WORK REQUEST A
Transcribe the portion of the Iraq sanctions excerpt starting at "From 1990 to" and ending at "nation-state of Kuwait.".

In China in 1927 I helped see to it that Standard Oil went its way unmolested….I had…a swell racket. I was rewarded with honors, medals, promotions….I might have given Al Capone a few hints. The best he could do was to operate a racket in three cities. The Marines operated on three continents…

Iraq

From 1990 to 2003, and initiated at the U.S. government’s behest, the U.N. imposed sanctions on Iraq after Saddam Hussein invaded Kuwait. After the Iraqis were forced out, the sanctions began with the U.N. mandating that the country comply with Security Council Resolution 687 which demanded that Iraq eliminate its weapons of mass destruction and that it recognize the nation-state of Kuwait.

Rolf Ekeus, the U.N. representative responsible for identifying and destroying Iraq’s weaponry, had already certified that 817 out of Iraq’s 819 long-range missiles had been destroyed. This report was a political liability for President Bill Clinton, who had his new Secretary of State Madeleine Albright declare that sanctions would continue until Saddam was removed from office.—a much different purpose than their original one. This led to Saddam refusing to work with the weapons inspectors any longer, leaving only the hopes of Clinton’s administration that heavy suffering imposed on the Iraqi citizens would somehow bring down the despot.

PROVIDED DATA
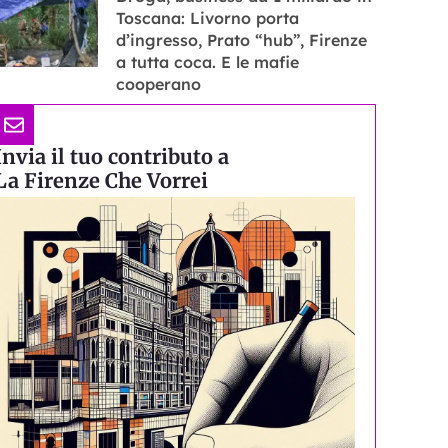
Toscana: Livorno porta
d’ingresso, Prato “hub”, Firenze
a tutta coca. E le mafie
cooperano
Invia il tuo contributo a
La Firenze Che Vorrei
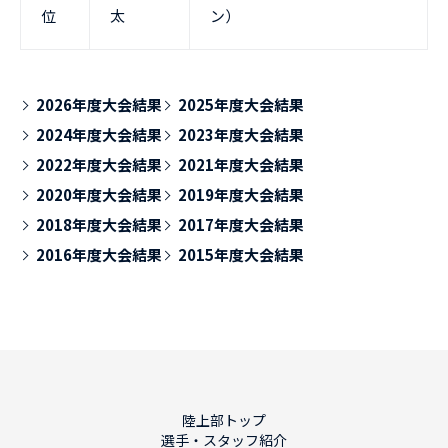
位
太
ン）
2026年度大会結果
2025年度大会結果
2024年度大会結果
2023年度大会結果
2022年度大会結果
2021年度大会結果
2020年度大会結果
2019年度大会結果
2018年度大会結果
2017年度大会結果
2016年度大会結果
2015年度大会結果
陸上部トップ
選手・スタッフ紹介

WORK REQUEST B
Format the text lines of the records above as a JSON list of strings, one string per line, skipping blank lines. Omit the pictures.

TASK OUTPUT A
From 1990 to 2003, and initiated at the U.S. government’s behest, the U.N. imposed sanctions on Iraq after Saddam Hussein invaded Kuwait. After the Iraqis were forced out, the sanctions began with the U.N. mandating that the country comply with Security Council Resolution 687 which demanded that Iraq eliminate its weapons of mass destruction and that it recognize the nation-state of Kuwait.

TASK OUTPUT B
[
  "Toscana: Livorno porta",
  "d’ingresso, Prato “hub”, Firenze",
  "a tutta coca. E le mafie",
  "cooperano",
  "Invia il tuo contributo a",
  "La Firenze Che Vorrei",
  "位",
  "太",
  "ン）",
  "2026年度大会結果",
  "2025年度大会結果",
  "2024年度大会結果",
  "2023年度大会結果",
  "2022年度大会結果",
  "2021年度大会結果",
  "2020年度大会結果",
  "2019年度大会結果",
  "2018年度大会結果",
  "2017年度大会結果",
  "2016年度大会結果",
  "2015年度大会結果",
  "陸上部トップ",
  "選手・スタッフ紹介"
]